» **Task prompt**
Without including any pictures, give back all of the data exactly.

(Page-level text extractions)
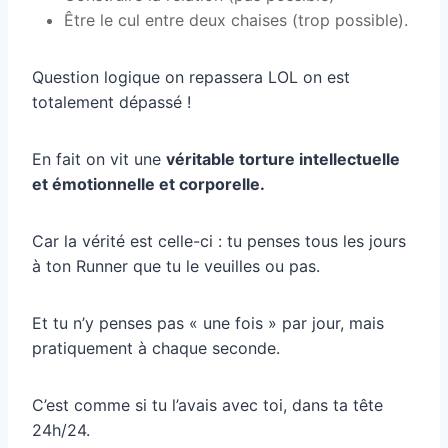
Être le cul entre deux chaises (trop possible).
Question logique on repassera LOL on est
totalement dépassé !
En fait on vit une
véritable torture intellectuelle
et émotionnelle et corporelle.
Car la vérité est celle-ci : tu penses tous les jours
à ton Runner que tu le veuilles ou pas.
Et tu n’y penses pas « une fois » par jour, mais
pratiquement à chaque seconde.
C’est comme si tu l’avais avec toi, dans ta tête
24h/24.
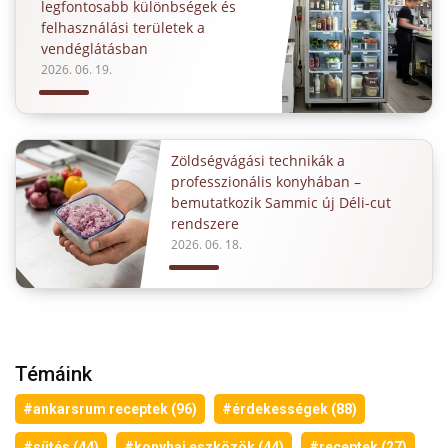
legfontosabb különbségek és
felhasználási területek a
vendéglátásban
2026. 06. 19.
Zöldségvágási technikák a
professzionális konyhában –
bemutatkozik Sammic új Déli-cut
rendszere
2026. 06. 18.
Témáink
#ankarsrum receptek (96)
#érdekességek (88)
#sütés (44)
#konyhai eszközök (44)
#receptek (27)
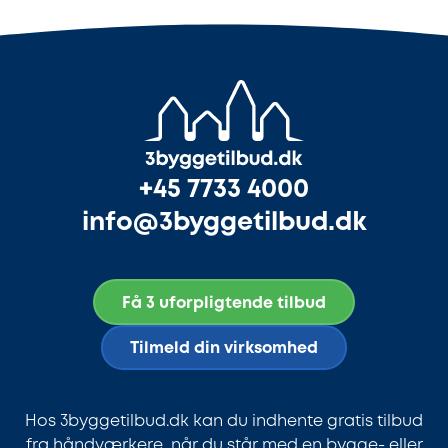
+45 7733 4000
info@3byggetilbud.dk
Få 3 uforpligtende tilbud
Tilmeld din virksomhed
Hos 3byggetilbud.dk kan du indhente gratis tilbud
fra håndværkere, når du står med en bygge- eller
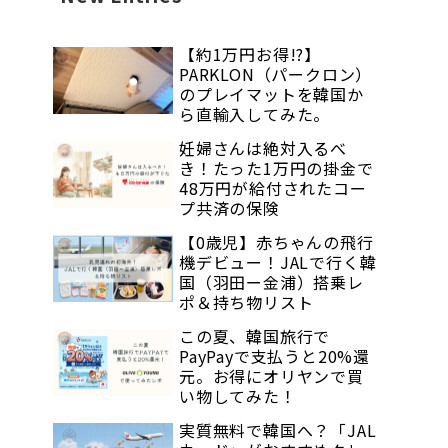
【約1万円お得!?】
PARKLON（パークロン）
のプレイマットを韓国か
ら直輸入してみた。
妊婦さんは絶対入るべ
き！たった1万円の掛金で
48万円が給付されたコー
プ共済の保険
【0歳児】赤ちゃんの飛行
機デビュー！JALで行く韓
国（羽田ー金浦）搭乗レ
ポ＆持ち物リスト
この夏、韓国旅行で
PayPayで支払うと20%還
元。お得にオリヤンで買
い物してみた！
実質無料で韓国へ？「JAL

» **Answer to this exercise**
Être le cul entre deux chaises (trop possible).
Question logique on repassera LOL on est
totalement dépassé !
En fait on vit une
véritable torture intellectuelle
et émotionnelle et corporelle.
Car la vérité est celle-ci : tu penses tous les jours
à ton Runner que tu le veuilles ou pas.
Et tu n’y penses pas « une fois » par jour, mais
pratiquement à chaque seconde.
C’est comme si tu l’avais avec toi, dans ta tête
24h/24.
legfontosabb különbségek és
felhasználási területek a
vendéglátásban
2026. 06. 19.
Zöldségvágási technikák a
professzionális konyhában –
bemutatkozik Sammic új Déli-cut
rendszere
2026. 06. 18.
Témáink
#ankarsrum receptek (96)
#érdekességek (88)
#sütés (44)
#konyhai eszközök (44)
#receptek (27)
+45 7733 4000
info@3byggetilbud.dk
Få 3 uforpligtende tilbud
Tilmeld din virksomhed
Hos 3byggetilbud.dk kan du indhente gratis tilbud
fra håndværkere, når du står med en bygge- eller
【約1万円お得!?】
PARKLON（パークロン）
のプレイマットを韓国か
ら直輸入してみた。
妊婦さんは絶対入るべ
き！たった1万円の掛金で
48万円が給付されたコー
プ共済の保険
【0歳児】赤ちゃんの飛行
機デビュー！JALで行く韓
国（羽田ー金浦）搭乗レ
ポ＆持ち物リスト
この夏、韓国旅行で
PayPayで支払うと20%還
元。お得にオリヤンで買
い物してみた！
実質無料で韓国へ？「JAL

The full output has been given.